Le petite Hendré Strauss.

Par Nancy Flanders (LiveActionNews) — Traduit par Campagne Québec-Vie

Une femme de 25 ans et son mari ont été critiqués pour avoir refusé d'avorter leur fils parce qu'il n'a pas de bras. Elle dit qu'elle aime son fils tel qu'il est — « parfait ».

Selon The Mirror, Mariaan Strauss et son mari Hendrick, originaires d'Afrique du Sud, ont expliqué qu'ils avaient appris lors d'une échographie à 13 semaines que leur fils n'avait pas de bras. Le médecin a conseillé aux parents d'avorter. Bien que l'idée d'élever un enfant doté de capacités différentes ait semblé décourageante au couple, ils n'ont pas voulu mettre fin à sa vie.

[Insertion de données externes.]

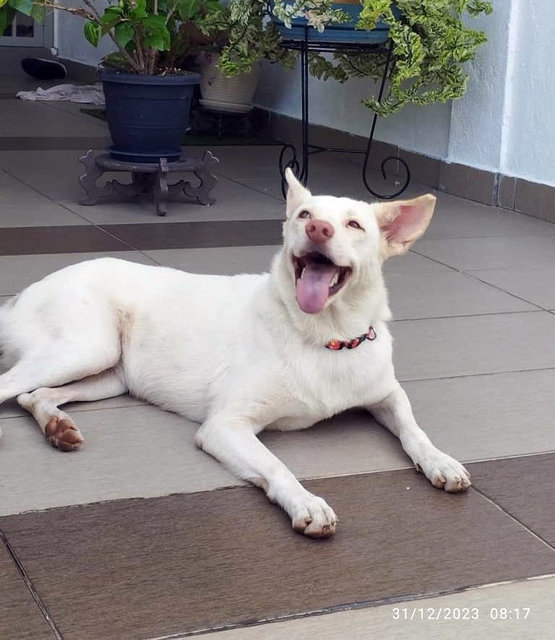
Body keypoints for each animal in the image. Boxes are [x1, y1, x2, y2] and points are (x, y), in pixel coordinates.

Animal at [0, 169, 470, 536]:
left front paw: (440, 461)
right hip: (85, 348)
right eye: (304, 215)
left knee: (33, 395)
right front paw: (306, 502)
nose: (317, 229)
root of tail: (22, 294)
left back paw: (57, 426)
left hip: (108, 374)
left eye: (354, 225)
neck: (324, 336)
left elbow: (414, 430)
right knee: (11, 384)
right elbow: (276, 465)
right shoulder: (225, 426)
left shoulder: (387, 394)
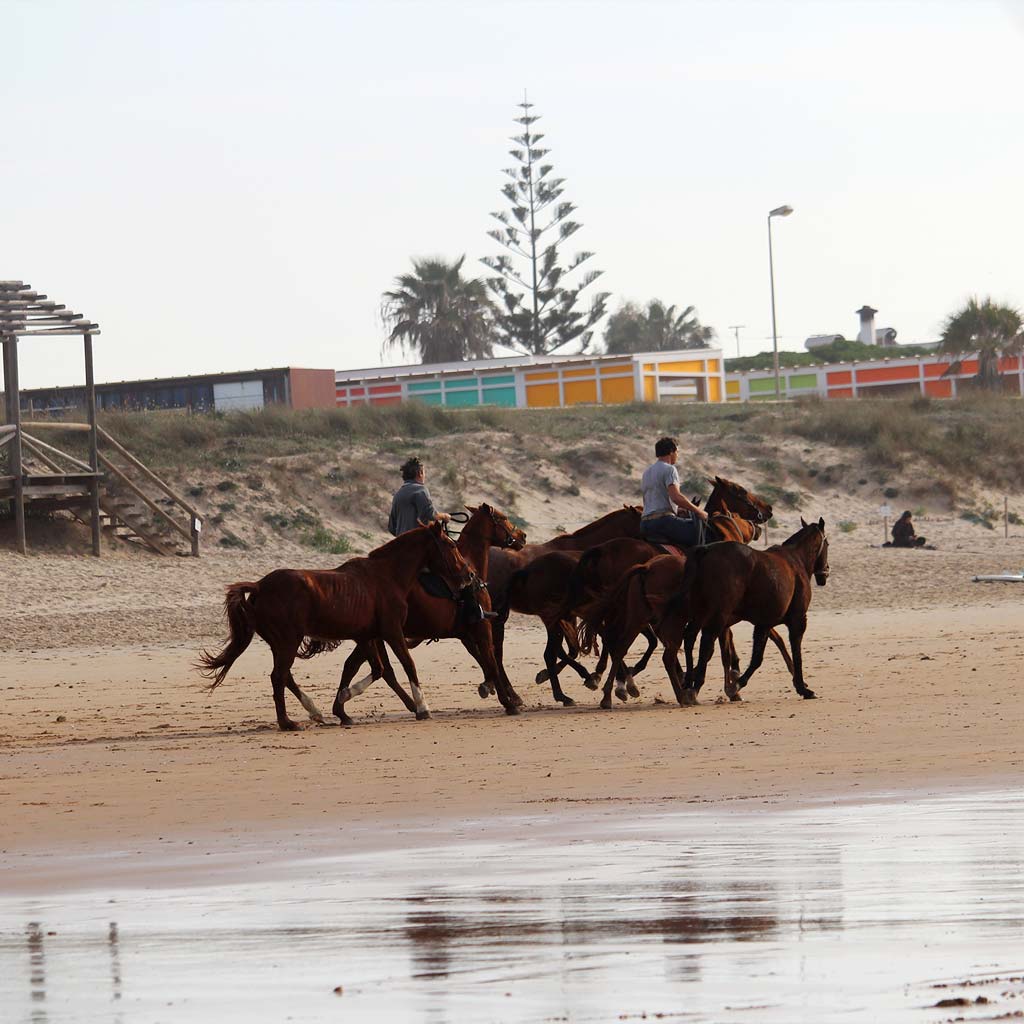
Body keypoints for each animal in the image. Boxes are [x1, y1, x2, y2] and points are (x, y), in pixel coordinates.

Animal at [199, 524, 475, 733]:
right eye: (451, 545)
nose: (470, 574)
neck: (386, 577)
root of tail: (259, 586)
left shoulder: (367, 637)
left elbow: (374, 669)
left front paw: (343, 704)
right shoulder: (392, 632)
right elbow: (407, 665)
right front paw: (422, 707)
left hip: (280, 643)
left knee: (285, 676)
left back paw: (314, 712)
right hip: (288, 640)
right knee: (278, 677)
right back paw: (288, 723)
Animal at [325, 503, 528, 720]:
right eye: (503, 517)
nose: (523, 536)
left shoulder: (464, 633)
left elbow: (485, 661)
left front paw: (495, 690)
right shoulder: (481, 626)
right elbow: (491, 661)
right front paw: (508, 700)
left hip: (373, 636)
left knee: (357, 666)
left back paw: (343, 708)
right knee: (378, 669)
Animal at [679, 520, 831, 704]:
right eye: (827, 544)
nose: (826, 571)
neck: (796, 560)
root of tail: (706, 550)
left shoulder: (763, 624)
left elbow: (759, 656)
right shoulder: (797, 621)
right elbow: (794, 654)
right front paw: (803, 688)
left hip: (700, 612)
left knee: (690, 638)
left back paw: (688, 682)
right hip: (718, 615)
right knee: (707, 642)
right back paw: (696, 685)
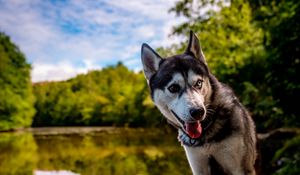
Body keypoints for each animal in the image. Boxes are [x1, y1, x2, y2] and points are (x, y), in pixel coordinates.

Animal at [141, 31, 255, 175]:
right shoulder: (198, 166)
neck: (206, 137)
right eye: (173, 88)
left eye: (199, 83)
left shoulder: (240, 169)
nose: (198, 112)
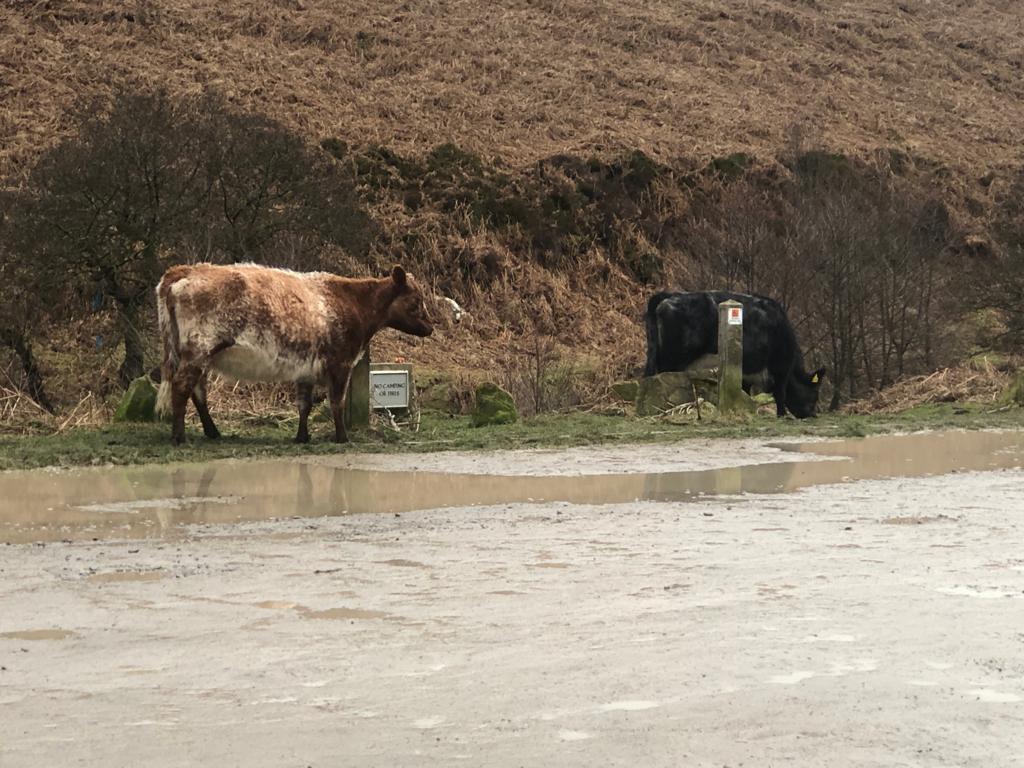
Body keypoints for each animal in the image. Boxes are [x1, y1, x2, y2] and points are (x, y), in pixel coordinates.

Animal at [154, 264, 432, 444]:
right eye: (416, 300)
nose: (430, 327)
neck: (352, 301)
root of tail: (185, 270)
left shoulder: (305, 368)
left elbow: (304, 404)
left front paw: (302, 437)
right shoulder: (340, 363)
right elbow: (337, 402)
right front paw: (342, 438)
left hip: (197, 356)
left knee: (198, 391)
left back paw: (212, 432)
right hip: (198, 351)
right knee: (182, 387)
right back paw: (179, 437)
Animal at [647, 290, 823, 421]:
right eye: (815, 394)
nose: (813, 415)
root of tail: (669, 296)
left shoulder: (746, 372)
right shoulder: (780, 366)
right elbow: (780, 391)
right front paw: (782, 414)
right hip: (673, 359)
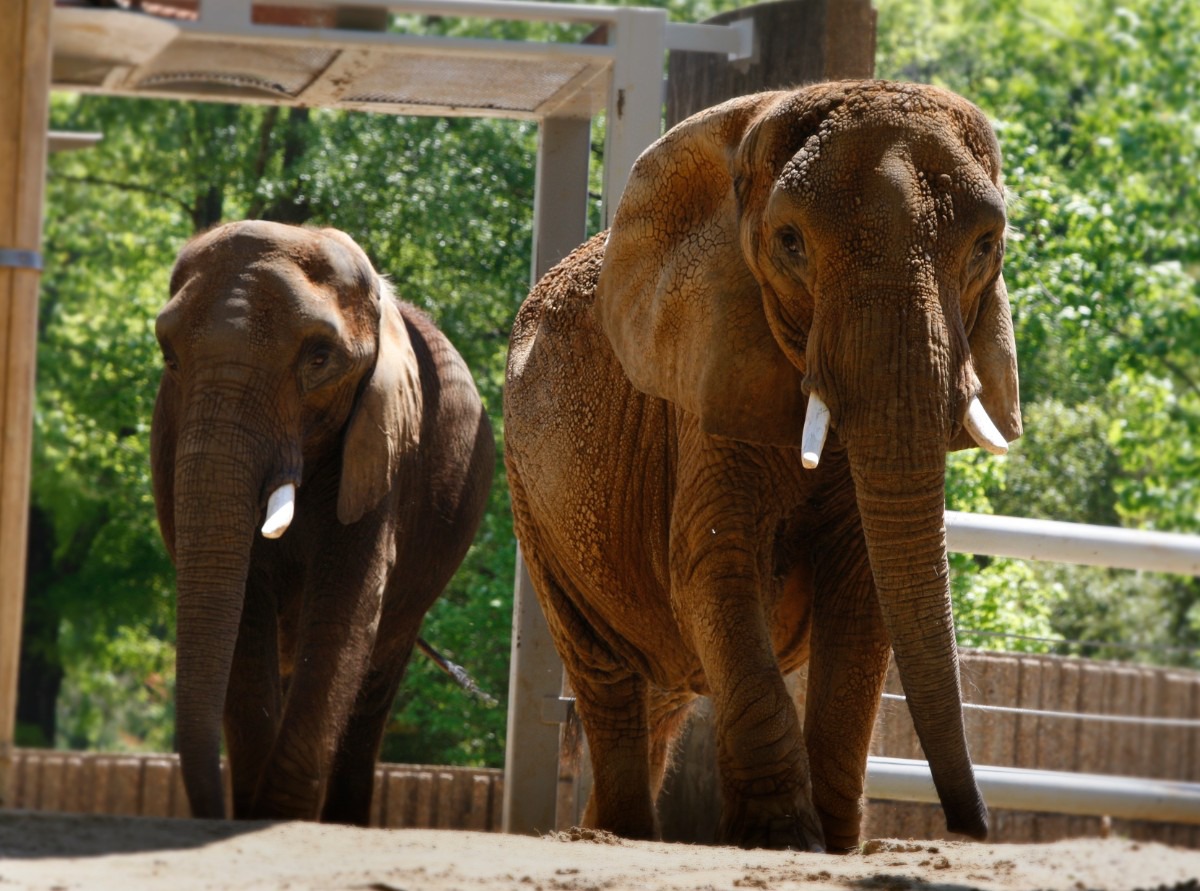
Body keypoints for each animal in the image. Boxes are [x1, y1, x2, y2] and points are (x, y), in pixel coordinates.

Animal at [151, 219, 496, 826]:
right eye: (169, 356)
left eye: (319, 359)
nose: (215, 812)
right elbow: (244, 609)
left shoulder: (384, 445)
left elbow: (345, 607)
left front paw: (275, 816)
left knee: (376, 676)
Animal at [504, 80, 1022, 854]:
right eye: (791, 243)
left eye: (987, 244)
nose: (972, 828)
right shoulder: (706, 376)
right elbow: (715, 568)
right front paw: (780, 837)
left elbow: (864, 587)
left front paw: (834, 843)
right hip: (531, 498)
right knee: (606, 675)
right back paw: (621, 833)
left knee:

Qualifié d'« égoïste » pour cette décision, le couple affirme aujourd'hui qu'Hendré, âgé de 11 mois, est « le plus beau cadeau que nous ayons pu recevoir ». Il ne pesait qu'un peu plus de deux kilos à la naissance et Mariaan a déclaré que son mari et elle avaient pleuré « parce que c'était un si beau moment ».

Pourtant, dit-elle, « la grande et sombre dépression m'a frappée ».

La société est cruelle et je me suis dit : « Notre enfant sera-t-il un jour accepté ? Va-t-il faire l'objet de moqueries et de brimades ? »

Elle a ajouté : « Les mots de mon spécialiste me revenaient sans cesse à l'esprit : "Tu es égoïste si tu n'avortes pas. Vous devez penser à l'enfant. Il ne pourra jamais avoir une qualité de vie normale" ».